PETIKAN TEKS —
==========

Konferensi Umum ke 54 Badan Tenaga Atom Internasional

Konferensi umum Badan Tenaga Atom Internasional (IAEA, International Atomic Energy Agency) telah berlangsung 20-24 Septermber yang lalu yang diikuti oleh 151 negara anggota dengan jumlah delegasi sebanyak 1300 orang. Setiap negara anggota menyampaikan pandangannya untuk berbagai aspek yang terkait dengan penggunaan nuklir untuk tujuan damai di negara masing-masing .
Dalam sambutannya Direktur Jenderal IAEA, Y. Amano menyampaikan bahwa perkembangan akan pentingnya energi nuklir telah memberikan dampak yang besar terhadap volume kerja di IAEA khususnya dalam memenuhi kebutuhan negara-negara pendatang baru dalam pemanfaatan energi nuklir. Saat ini ada sebanyak 60 negara yang sudah menyatakan keinginan untuk membangun pembangkit listrik tenaga nuklir (PLTN), diharapkan akan ada sebanyak 15-30 PLTN yang sudah terbangun sebelum tahun 2030. Untuk maksud tersebut ada empat kebijakan yang diambil oleh IAEA saat ini yaitu:Pertama, Badan ini akan terus berupaya untuk menjawab kebutuhan negara-negara yang akan membangun PLTN. Untuk maksud ini, IAEA telah menambah staf maupun tenaga ahli yang diperbantukan ke IAEA (cost free expert) untuk membantu negara-negara pendatang baru dalam dunia energi nuklir.

==========

KUMPULAN MATERI —
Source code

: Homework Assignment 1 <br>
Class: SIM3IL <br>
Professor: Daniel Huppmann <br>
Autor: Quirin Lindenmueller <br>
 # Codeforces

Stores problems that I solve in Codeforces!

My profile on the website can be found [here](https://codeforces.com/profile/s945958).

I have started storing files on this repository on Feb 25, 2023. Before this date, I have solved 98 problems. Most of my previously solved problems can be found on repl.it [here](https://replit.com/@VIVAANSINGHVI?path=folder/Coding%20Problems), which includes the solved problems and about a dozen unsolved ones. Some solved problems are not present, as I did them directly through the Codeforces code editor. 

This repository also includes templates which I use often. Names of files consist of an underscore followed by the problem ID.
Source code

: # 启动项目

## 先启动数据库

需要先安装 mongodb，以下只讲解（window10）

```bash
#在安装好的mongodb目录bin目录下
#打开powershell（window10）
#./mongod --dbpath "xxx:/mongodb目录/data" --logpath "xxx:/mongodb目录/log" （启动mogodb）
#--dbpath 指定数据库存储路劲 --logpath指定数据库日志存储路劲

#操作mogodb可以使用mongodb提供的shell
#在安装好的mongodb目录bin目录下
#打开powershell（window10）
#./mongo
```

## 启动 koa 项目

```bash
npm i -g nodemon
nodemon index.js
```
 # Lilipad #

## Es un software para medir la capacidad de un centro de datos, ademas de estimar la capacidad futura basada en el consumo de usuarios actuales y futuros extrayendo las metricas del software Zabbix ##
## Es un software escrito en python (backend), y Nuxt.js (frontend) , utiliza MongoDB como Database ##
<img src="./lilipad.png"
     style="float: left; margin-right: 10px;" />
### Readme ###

==========

URAIAN SOAL — Salin tanpa perubahan bagian petikan teks tentang Konferensi Umum IAEA di atas, mulai dari "Konferensi Umum ke" hingga "negara masing-masing .".

PENYELESAIAN SOAL —
Konferensi Umum ke 54 Badan Tenaga Atom Internasional

Konferensi umum Badan Tenaga Atom Internasional (IAEA, International Atomic Energy Agency) telah berlangsung 20-24 Septermber yang lalu yang diikuti oleh 151 negara anggota dengan jumlah delegasi sebanyak 1300 orang. Setiap negara anggota menyampaikan pandangannya untuk berbagai aspek yang terkait dengan penggunaan nuklir untuk tujuan damai di negara masing-masing .